Dealing with video quality – such as issues of poor lighting – is dealt with in a similar way, he explained: “You have supervised learning about what good lighting looks like, as well as the poor lighting, and then you need some kind of rating of the quality of the good lighting versus the one you are trying to improve.”
In situations where not enough bandwidth is available for the highest quality video, the encoder must make a trade-off between better picture quality versus smoother frame rate. To make it easier for the end user, Teams uses machine learning to understand the characteristics of the content the user is sharing to ensure participants experience the highest video quality in constrained bandwidth scenarios.
Microsoft Teams engages researchers, joint product efforts
Much of what Microsoft Teams has accomplished as far as using artificial intelligence and machine learning to improve sound and video quality is a result of its efforts beginning in early 2020 to engage with the research community.

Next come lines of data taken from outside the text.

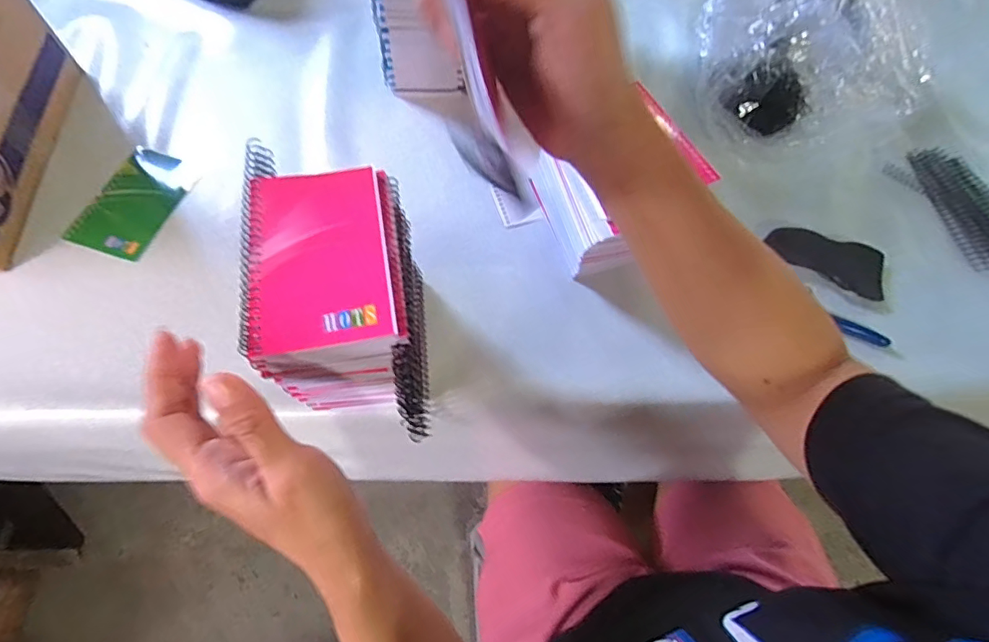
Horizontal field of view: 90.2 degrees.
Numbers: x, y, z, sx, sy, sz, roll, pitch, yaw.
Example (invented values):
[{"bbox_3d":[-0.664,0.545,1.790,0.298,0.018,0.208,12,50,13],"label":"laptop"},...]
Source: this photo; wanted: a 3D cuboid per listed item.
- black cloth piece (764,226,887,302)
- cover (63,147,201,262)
[{"bbox_3d":[0.348,-0.069,0.512,0.120,0.010,0.062,27,67,10],"label":"black cloth piece"},{"bbox_3d":[-0.370,-0.123,0.510,0.078,0.004,0.122,22,69,3],"label":"cover"}]

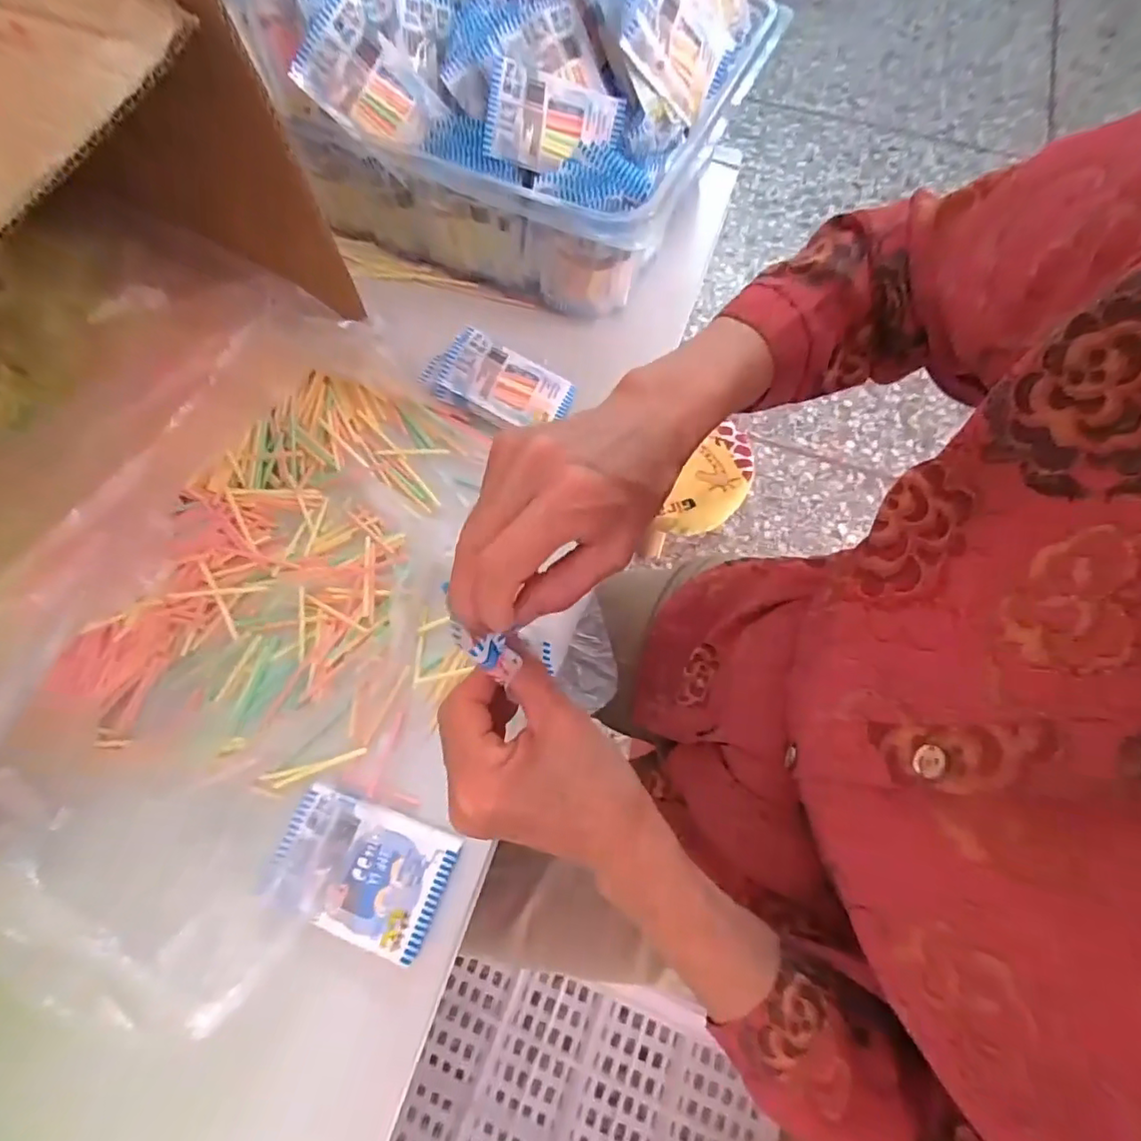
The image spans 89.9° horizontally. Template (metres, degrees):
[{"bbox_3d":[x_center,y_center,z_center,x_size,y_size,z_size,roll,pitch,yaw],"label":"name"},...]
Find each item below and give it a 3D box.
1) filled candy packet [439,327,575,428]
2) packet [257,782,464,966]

Aichner’s team began an international competition as part of the Interspeech 2020 and ICASSP 2021 conferences, offering a “deep learning noise suppression challenge designed to “foster innovation in the field of noise suppression to achieve superior perceptual speech quality.” Microsoft Teams open -sourced training and test datasets for researchers to train their noise suppression models.
These days, Microsoft Teams researchers also work jointly with the product team to work together and influence future offerings.
“We have joint teams where we take these models and are actually integrating them,” he said. “I think that’s really key, to connect those two teams so that they get their vision from the product team and know what they should focus on – the product teams also are more aware of where the holes are, where it doesn’t work.”